Cholera Incidence and Mortality in Sub-Saharan African Sites during Multi-Country Surveillance

Publication Date
May 2016

Authors
Sauvageot D, Njanpop-Lafourcade BM, Akilimali L, Anne JC, Bidjada P, Bompangue D, Bwire G, Coulibaly D, Dengo-Baloi L, Dosso M, Orach CG, Inguane D, Kagirita A, Kacou-N'Douba A, Keita S, Kere Banla A, Kouame YJ, Landoh DE, Langa JP, Makumbi I, Miwanda B, Malimbo M, Mutombo G, Mutombo A, NGuetta EN, Saliou M, Sarr V, Senga RK, Sory F, Sema C, Tante OV, Gessner BD, Mengel MA.

Journal Reference
PLoS Negl Trop Dis. 2016 May 17;10(5):e0004679. doi: 10.1371/journal.pntd.0004679. eCollection 2016.

Abstract

Full text

BACKGROUND:

Cholera burden in Africa remains unknown, often because of weak national surveillance systems. We analyzed data from the African Cholera Surveillance Network.

METHODS/ PRINCIPAL FINDINGS:

During June 2011-December 2013, we conducted enhanced surveillance in seven zones and four outbreak sites in Togo, the Democratic Republic of Congo (DRC), Guinea, Uganda, Mozambique and Côte d'Ivoire. All health facilities treating cholera cases were included. Cholera incidences were calculated using culture-confirmed cholera cases and culture-confirmed cholera cases corrected for lack of culture testing usually due to overwhelmed health systems and imperfect test sensitivity. Of 13,377 reported suspected cases, 34% occurred in Conakry, Guinea, 47% in Goma, DRC, and 19% in the remaining sites. From 0-40% of suspected cases were aged under five years and from 0.3-86% had rice water stools. Within surveillance zones, 0-37% of suspected cases had confirmed cholera compared to 27-38% during outbreaks.

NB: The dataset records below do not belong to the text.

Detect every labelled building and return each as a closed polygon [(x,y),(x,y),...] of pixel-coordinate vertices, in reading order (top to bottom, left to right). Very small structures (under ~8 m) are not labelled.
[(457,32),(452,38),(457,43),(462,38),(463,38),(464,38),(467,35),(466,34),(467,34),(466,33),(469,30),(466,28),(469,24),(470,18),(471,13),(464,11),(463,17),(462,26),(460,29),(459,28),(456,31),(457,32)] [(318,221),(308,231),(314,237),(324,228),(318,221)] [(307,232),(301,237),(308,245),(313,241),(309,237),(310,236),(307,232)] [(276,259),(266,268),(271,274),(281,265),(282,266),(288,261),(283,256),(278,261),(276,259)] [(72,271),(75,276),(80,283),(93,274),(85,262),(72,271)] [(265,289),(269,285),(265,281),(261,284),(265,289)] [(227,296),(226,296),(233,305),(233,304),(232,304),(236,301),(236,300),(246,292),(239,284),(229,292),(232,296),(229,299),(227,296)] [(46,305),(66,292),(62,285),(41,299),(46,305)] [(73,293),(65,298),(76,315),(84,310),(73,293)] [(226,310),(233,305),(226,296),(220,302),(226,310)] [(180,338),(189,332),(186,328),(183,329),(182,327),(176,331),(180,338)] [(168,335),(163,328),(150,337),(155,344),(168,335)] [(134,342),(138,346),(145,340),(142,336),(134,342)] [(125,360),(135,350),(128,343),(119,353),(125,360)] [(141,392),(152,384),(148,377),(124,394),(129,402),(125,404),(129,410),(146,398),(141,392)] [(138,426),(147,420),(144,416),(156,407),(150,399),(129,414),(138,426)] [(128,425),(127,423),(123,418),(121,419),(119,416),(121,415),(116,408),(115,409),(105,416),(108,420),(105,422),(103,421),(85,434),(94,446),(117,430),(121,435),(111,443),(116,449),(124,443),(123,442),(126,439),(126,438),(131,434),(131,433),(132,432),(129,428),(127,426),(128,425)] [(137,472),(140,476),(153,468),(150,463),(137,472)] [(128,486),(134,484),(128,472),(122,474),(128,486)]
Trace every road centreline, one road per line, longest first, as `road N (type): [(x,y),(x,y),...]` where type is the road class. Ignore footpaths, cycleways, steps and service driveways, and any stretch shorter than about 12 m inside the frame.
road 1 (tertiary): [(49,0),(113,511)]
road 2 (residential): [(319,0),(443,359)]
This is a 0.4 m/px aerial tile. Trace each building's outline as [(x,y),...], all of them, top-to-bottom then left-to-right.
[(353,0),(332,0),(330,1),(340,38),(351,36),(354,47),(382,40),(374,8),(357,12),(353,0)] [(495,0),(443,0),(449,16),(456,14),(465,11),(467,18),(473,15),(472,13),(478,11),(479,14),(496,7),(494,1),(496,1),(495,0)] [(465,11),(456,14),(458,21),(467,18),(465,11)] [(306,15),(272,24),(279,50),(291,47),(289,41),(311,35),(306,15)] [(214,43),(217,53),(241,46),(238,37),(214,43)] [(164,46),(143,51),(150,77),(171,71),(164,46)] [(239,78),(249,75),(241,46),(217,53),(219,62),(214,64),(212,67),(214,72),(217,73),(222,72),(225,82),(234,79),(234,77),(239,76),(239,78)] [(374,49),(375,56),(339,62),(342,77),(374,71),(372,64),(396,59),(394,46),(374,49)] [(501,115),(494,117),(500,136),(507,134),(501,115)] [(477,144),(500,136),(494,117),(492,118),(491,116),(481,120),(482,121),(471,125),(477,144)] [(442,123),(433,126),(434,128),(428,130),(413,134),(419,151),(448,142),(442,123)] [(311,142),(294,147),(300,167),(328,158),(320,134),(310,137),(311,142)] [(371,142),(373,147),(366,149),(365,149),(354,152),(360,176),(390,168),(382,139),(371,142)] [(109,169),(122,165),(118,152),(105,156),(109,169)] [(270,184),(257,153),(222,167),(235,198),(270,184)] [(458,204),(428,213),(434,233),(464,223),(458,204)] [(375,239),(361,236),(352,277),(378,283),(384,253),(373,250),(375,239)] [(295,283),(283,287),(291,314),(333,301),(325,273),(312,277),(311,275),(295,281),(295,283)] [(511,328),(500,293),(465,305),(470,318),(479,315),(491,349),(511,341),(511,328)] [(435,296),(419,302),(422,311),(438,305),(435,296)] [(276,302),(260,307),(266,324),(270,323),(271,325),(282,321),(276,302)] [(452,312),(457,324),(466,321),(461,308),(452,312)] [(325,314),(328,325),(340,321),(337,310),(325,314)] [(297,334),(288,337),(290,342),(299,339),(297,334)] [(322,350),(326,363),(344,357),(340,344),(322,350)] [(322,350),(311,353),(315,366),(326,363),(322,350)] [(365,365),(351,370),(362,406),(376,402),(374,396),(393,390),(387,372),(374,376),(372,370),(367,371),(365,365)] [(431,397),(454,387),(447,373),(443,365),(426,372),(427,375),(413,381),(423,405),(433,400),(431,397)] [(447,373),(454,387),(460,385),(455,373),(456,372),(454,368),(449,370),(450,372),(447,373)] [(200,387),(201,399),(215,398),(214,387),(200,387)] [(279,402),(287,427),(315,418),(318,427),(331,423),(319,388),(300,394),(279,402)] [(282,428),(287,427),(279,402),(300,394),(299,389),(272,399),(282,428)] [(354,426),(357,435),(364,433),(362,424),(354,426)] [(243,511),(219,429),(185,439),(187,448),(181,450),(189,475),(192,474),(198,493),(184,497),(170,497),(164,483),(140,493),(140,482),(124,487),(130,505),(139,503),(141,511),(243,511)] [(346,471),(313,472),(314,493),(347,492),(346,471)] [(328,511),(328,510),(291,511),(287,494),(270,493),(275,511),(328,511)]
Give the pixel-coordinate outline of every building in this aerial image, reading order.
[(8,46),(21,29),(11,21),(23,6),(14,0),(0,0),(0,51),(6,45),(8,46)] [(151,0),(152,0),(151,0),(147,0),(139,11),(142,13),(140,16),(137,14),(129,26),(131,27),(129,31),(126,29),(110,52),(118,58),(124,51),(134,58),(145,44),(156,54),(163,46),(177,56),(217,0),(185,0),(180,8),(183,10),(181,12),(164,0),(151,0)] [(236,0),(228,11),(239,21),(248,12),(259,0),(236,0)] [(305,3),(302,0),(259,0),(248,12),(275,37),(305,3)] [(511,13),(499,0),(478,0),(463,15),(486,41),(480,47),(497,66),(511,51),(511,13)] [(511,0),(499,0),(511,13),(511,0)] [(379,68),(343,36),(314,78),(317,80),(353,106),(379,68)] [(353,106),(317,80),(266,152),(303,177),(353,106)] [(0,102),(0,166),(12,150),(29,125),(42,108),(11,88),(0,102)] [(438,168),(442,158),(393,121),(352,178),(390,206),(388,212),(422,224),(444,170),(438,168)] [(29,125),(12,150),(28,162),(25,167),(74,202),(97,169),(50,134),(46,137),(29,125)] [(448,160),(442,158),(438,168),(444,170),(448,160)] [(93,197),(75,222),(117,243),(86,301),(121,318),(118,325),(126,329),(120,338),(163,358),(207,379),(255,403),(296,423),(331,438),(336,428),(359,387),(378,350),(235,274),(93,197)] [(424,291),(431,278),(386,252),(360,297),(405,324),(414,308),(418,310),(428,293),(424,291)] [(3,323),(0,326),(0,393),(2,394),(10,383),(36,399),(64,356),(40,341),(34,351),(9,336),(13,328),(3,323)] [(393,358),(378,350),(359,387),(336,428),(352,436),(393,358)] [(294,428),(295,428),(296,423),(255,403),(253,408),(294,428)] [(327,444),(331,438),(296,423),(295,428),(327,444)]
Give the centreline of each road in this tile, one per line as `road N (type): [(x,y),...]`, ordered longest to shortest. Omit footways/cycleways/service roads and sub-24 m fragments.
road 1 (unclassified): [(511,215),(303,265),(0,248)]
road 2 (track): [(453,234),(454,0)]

Annual confirmed incidence per 10,000 population was <0.5 in surveillance zones, except Goma where it was 4.6. Goma and Conakry had corrected incidences of 20.2 and 5.8 respectively, while the other zones a median of 0.3. During outbreaks, corrected incidence varied from 2.6 to 13.0. Case fatality ratios ranged from 0-10% (median, 1%) by country.

CONCLUSIONS/SIGNIFICANCE:

Across different African epidemiological contexts, substantial variation occurred in cholera incidence, age distribution, clinical presentation, culture confirmation, and testing frequency. These results can help guide preventive activities, including vaccine use.